Game pushes back on the “all-digital” direction
The statement opens by calling on “video game lovers” to stand up for what matters, describing recent industry choices as deeply concerning because they impact anyone who treats games as more than a downloadable file.
Game then lays out what it believes is lost each time a physical edition disappears: the freedom to enjoy the hobby on one’s own terms, including the ability to lend games to friends, resell them, build collections, and decide where and how to purchase. The retailer also points to the idea that physical media helps avoid “monopolies,” positioning discs and boxes as a check on market control.
Game says it has backed the physical format for 40 years, arguing that for “millions of players,” physical games are not just shelf items. It describes physical releases as tied to memories, collections, special editions, video game history, and—most importantly, in its view—consumer rights.

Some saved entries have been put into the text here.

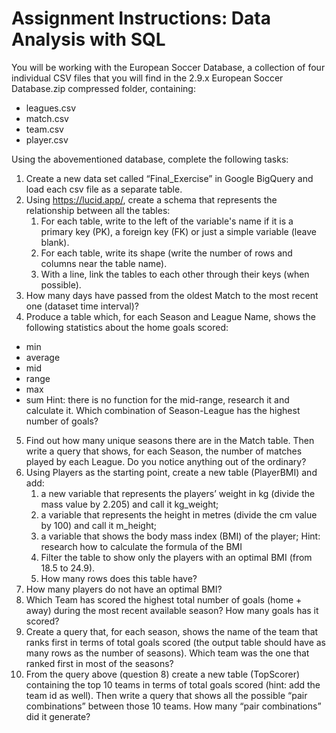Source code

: # Assignment Instructions: Data Analysis with SQL
You will be working with the European Soccer Database, a collection of four individual CSV files that you will find in the 2.9.x European Soccer Database.zip compressed folder, containing:
- leagues.csv
- match.csv
- team.csv
- player.csv

Using the abovementioned database, complete the following tasks:

1. Create a new data set called “Final_Exercise” in Google BigQuery and load each csv file as a separate table.
2. Using https://lucid.app/, create a schema that represents the relationship between all the tables:
   1. For each table, write to the left of the variable's name if it is a primary key (PK), a foreign key (FK) or just a simple variable (leave blank).
   2. For each table, write its shape (write the number of rows and columns near the table name).
   3. With a line, link the tables to each other through their keys (when possible).
3. How many days have passed from the oldest Match to the most recent one (dataset time interval)?
4. Produce a table which, for each Season and League Name, shows the following statistics about the home goals scored:
- min
- average
- mid
- range
- max
- sum
Hint: there is no function for the mid-range, research it and calculate it.
Which combination of Season-League has the highest number of goals?
5. Find out how many unique seasons there are in the Match table.
Then write a query that shows, for each Season, the number of matches played by each League. Do you notice anything out of the ordinary?
6. Using Players as the starting point, create a new table (PlayerBMI) and add:
   1. a new variable that represents the players’ weight in kg (divide the mass value by 2.205) and call it kg_weight;
   2. a variable that represents the height in metres (divide the cm value by 100) and call it m_height;
   3. a variable that shows the body mass index (BMI) of the player;
	 Hint: research how to calculate the formula of the BMI
   4. Filter the table to show only the players with an optimal BMI (from 18.5 to 24.9).
   5. How many rows does this table have?
7. How many players do not have an optimal BMI?
8. Which Team has scored the highest total number of goals (home + away) during the most recent available season? How many goals has it scored?
9. Create a query that, for each season, shows the name of the team that ranks first in terms of total goals scored (the output table should have as many rows as the number of seasons).
Which team was the one that ranked first in most of the seasons?
1.  From the query above (question 8) create a new table (TopScorer) containing the top 10 teams in terms of total goals scored (hint: add the team id as well).
Then write a query that shows all the possible “pair combinations” between those 10 teams. How many “pair combinations” did it generate?
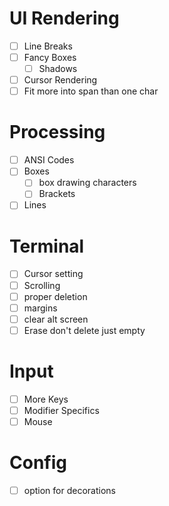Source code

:# UI Rendering
- [ ] Line Breaks
- [ ] Fancy Boxes
    - [ ] Shadows
- [ ] Cursor Rendering
- [ ] Fit more into span than one char

# Processing
- [ ] ANSI Codes
- [ ] Boxes
    - [ ] box drawing characters
    - [ ] Brackets
- [ ] Lines

# Terminal
- [ ] Cursor setting
- [ ] Scrolling
- [ ] proper deletion
- [ ] margins
- [ ] clear alt screen
- [ ] Erase don't delete just empty

# Input
- [ ] More Keys
- [ ] Modifier Specifics
- [ ] Mouse

# Config
- [ ] option for decorations
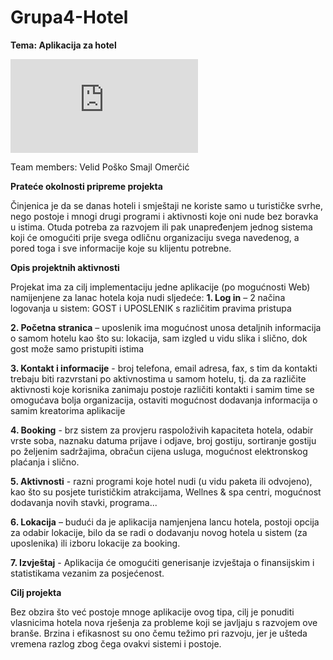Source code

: # Grupa4-Hotel
__Tema: Aplikacija za hotel__

![Image description](http://icon-library.com/icon/hotel-icon-28.html)

Team members:
Velid Poško
Smajl Omerčić

__Prateće okolnosti pripreme projekta__ 
 
Činjenica je da se danas hoteli i smještaji ne koriste samo u turističke svrhe, nego postoje i mnogi drugi programi i aktivnosti koje oni nude bez boravka u istima.  Otuda potreba za razvojem ili pak unapređenjem jednog sistema koji će omogućiti prije svega odličnu organizaciju svega navedenog, a pored toga i sve informacije koje su klijentu potrebne. 
 
__Opis projektnih aktivnosti__  
 
Projekat ima za cilj implementaciju jedne aplikacije (po mogućnosti Web) namijenjene za lanac hotela koja nudi sljedeće: 
__1. Log in__ – 2 načina logovanja u sistem: GOST i UPOSLENIK s različitim pravima pristupa 

__2. Početna stranica__ – uposlenik ima mogućnost unosa detaljnih informacija o samom hotelu kao što su: lokacija, sam izgled u vidu slika i slično, dok gost može samo pristupiti istima 

__3. Kontakt i informacije__ - broj telefona, email adresa, fax, s tim da kontakti trebaju biti razvrstani po aktivnostima u samom hotelu, tj. da za različite aktivnosti koje korisnika zanimaju postoje različiti kontakti i samim time se omogućava bolja organizacija, ostaviti mogućnost dodavanja informacija o samim kreatorima aplikacije 

__4. Booking__ - brz sistem za provjeru raspoloživih kapaciteta hotela, odabir vrste soba, naznaku datuma prijave i odjave, broj gostiju, sortiranje gostiju po željenim sadržajima, obračun cijena usluga, mogućnost elektronskog plaćanja i slično. 

__5. Aktivnosti__ - razni programi koje hotel nudi (u vidu paketa ili odvojeno), kao što su posjete turističkim atrakcijama, Wellnes & spa centri, mogućnost dodavanja novih stavki, programa...

__6. Lokacija__ – budući da je aplikacija namjenjena lancu hotela, postoji opcija za odabir lokacije, bilo da se radi o dodavanju novog hotela u sistem (za uposlenika) ili izboru lokacije za booking. 

__7. Izvještaj__ - Aplikacija će omogućiti generisanje izvještaja o finansijskim i statistikama vezanim za posjećenost. 

__Cilj projekta__ 

Bez obzira što već postoje mnoge aplikacije ovog tipa, cilj je ponuditi vlasnicima hotela nova rješenja za probleme koji se javljaju s razvojem ove branše. Brzina i efikasnost su ono čemu težimo pri razvoju, jer je ušteda vremena razlog zbog čega ovakvi sistemi i postoje. 

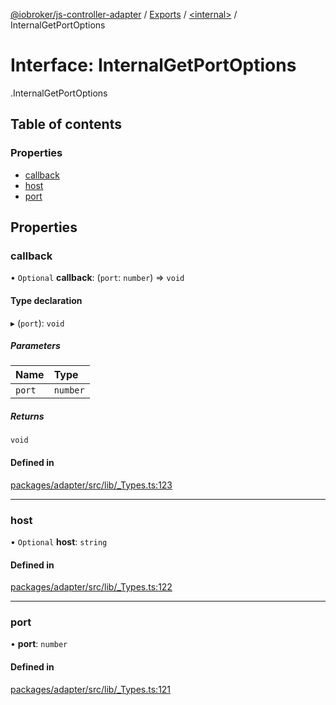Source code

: [@iobroker/js-controller-adapter](../README.md) / [Exports](../modules.md) / [<internal\>](../modules/internal_.md) / InternalGetPortOptions

# Interface: InternalGetPortOptions

[<internal>](../modules/internal_.md).InternalGetPortOptions

## Table of contents

### Properties

- [callback](internal_.InternalGetPortOptions.md#callback)
- [host](internal_.InternalGetPortOptions.md#host)
- [port](internal_.InternalGetPortOptions.md#port)

## Properties

### callback

• `Optional` **callback**: (`port`: `number`) => `void`

#### Type declaration

▸ (`port`): `void`

##### Parameters

| Name | Type |
| :------ | :------ |
| `port` | `number` |

##### Returns

`void`

#### Defined in

[packages/adapter/src/lib/_Types.ts:123](https://github.com/ioBroker/ioBroker.js-controller/blob/33a5e85a/packages/adapter/src/lib/_Types.ts#L123)

___

### host

• `Optional` **host**: `string`

#### Defined in

[packages/adapter/src/lib/_Types.ts:122](https://github.com/ioBroker/ioBroker.js-controller/blob/33a5e85a/packages/adapter/src/lib/_Types.ts#L122)

___

### port

• **port**: `number`

#### Defined in

[packages/adapter/src/lib/_Types.ts:121](https://github.com/ioBroker/ioBroker.js-controller/blob/33a5e85a/packages/adapter/src/lib/_Types.ts#L121)
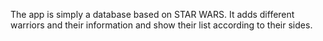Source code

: The app is simply a database based on STAR WARS.
It adds different warriors and their information and show their list according to their sides.
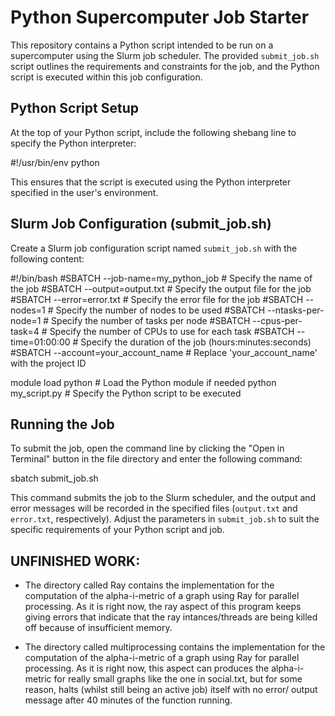 # Python Supercomputer Job Starter

This repository contains a Python script intended to be run on a supercomputer using the Slurm job scheduler. The provided `submit_job.sh` script outlines the requirements and constraints for the job, and the Python script is executed within this job configuration.

## Python Script Setup

At the top of your Python script, include the following shebang line to specify the Python interpreter:

#!/usr/bin/env python

This ensures that the script is executed using the Python interpreter specified in the user's environment.


## Slurm Job Configuration (submit_job.sh)

Create a Slurm job configuration script named `submit_job.sh` with the following content:

#!/bin/bash
#SBATCH --job-name=my_python_job       # Specify the name of the job
#SBATCH --output=output.txt            # Specify the output file for the job
#SBATCH --error=error.txt              # Specify the error file for the job
#SBATCH --nodes=1                      # Specify the number of nodes to be used
#SBATCH --ntasks-per-node=1            # Specify the number of tasks per node
#SBATCH --cpus-per-task=4              # Specify the number of CPUs to use for each task
#SBATCH --time=01:00:00                # Specify the duration of the job (hours:minutes:seconds)
#SBATCH --account=your_account_name    # Replace 'your_account_name' with the project ID

module load python                     # Load the Python module if needed
python my_script.py                    # Specify the Python script to be executed


## Running the Job

To submit the job, open the command line by clicking the "Open in Terminal" button in the file directory and enter the following command:
 
sbatch submit_job.sh

This command submits the job to the Slurm scheduler, and the output and error messages will be recorded in the specified files (`output.txt` and `error.txt`, respectively). Adjust the parameters in `submit_job.sh` to suit the specific requirements of your Python script and job.


## UNFINISHED WORK:
- The directory called Ray contains the implementation for the computation of the alpha-i-metric of a graph using Ray for parallel processing.
As it is right now, the ray aspect of this program keeps giving errors that indicate that the ray intances/threads are being killed off because
of insufficient memory.

- The directory called multiprocessing contains the implementation for the computation of the alpha-i-metric of a graph using Ray for parallel processing.
As it is right now, this aspect can produces the alpha-i-metric for really small graphs like the one in social.txt, but for some reason, halts (whilst still being an active job)
itself with no error/ output message after 40 minutes of the function running.

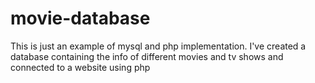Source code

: # movie-database
This is just an example of mysql and php implementation. I've created a database containing the info of different movies and tv shows and connected to a website using php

In the latter part of the message, Game rejects the notion that removing discs is an inevitable step forward. It insists the future should be built by expanding options, not shrinking them. The retailer adds that digital and physical formats can work side by side, noting that they have coexisted for years. Game says it will continue supporting physical releases by backing the people and businesses that make them possible, while also giving a platform to a community it claims has remained active and visible over time.
Game clarifies that it is not trying to eliminate digital gaming, as long as it’s handled in a way that benefits players and is managed “correctly.” The company closes by describing the issue as “the fight of a united community” that has never stopped defending what it loves.
What Game is asking for—and why it hits harder for retailers
While the statement strongly frames the issue as a community-wide battle, it remains somewhat unclear what Game is explicitly calling for beyond encouraging people to speak out against PlayStation’s plan. Still, many players have already been voicing opposition to the decision.
Game’s involvement also isn’t surprising given its position in the UK and Ireland. Players there have long pointed out that the once-dominant chain has struggled for years, shrinking from having its own presence to increasingly relying on spaces within Sports Direct. Game attributes its decline, in part, to the rise of online shopping and the broader shift toward digital purchases, which it says left the retailer behind.
Other physical storefronts may see Sony’s move as another warning sign, especially second-hand businesses. Those shops depend heavily on trade-ins and resales, an activity Game suggests will effectively disappear under a fully digital future. For now, though, Game implies the realistic options for many retailers are limited to public responses, with little else they can do immediately beyond posting and making their case.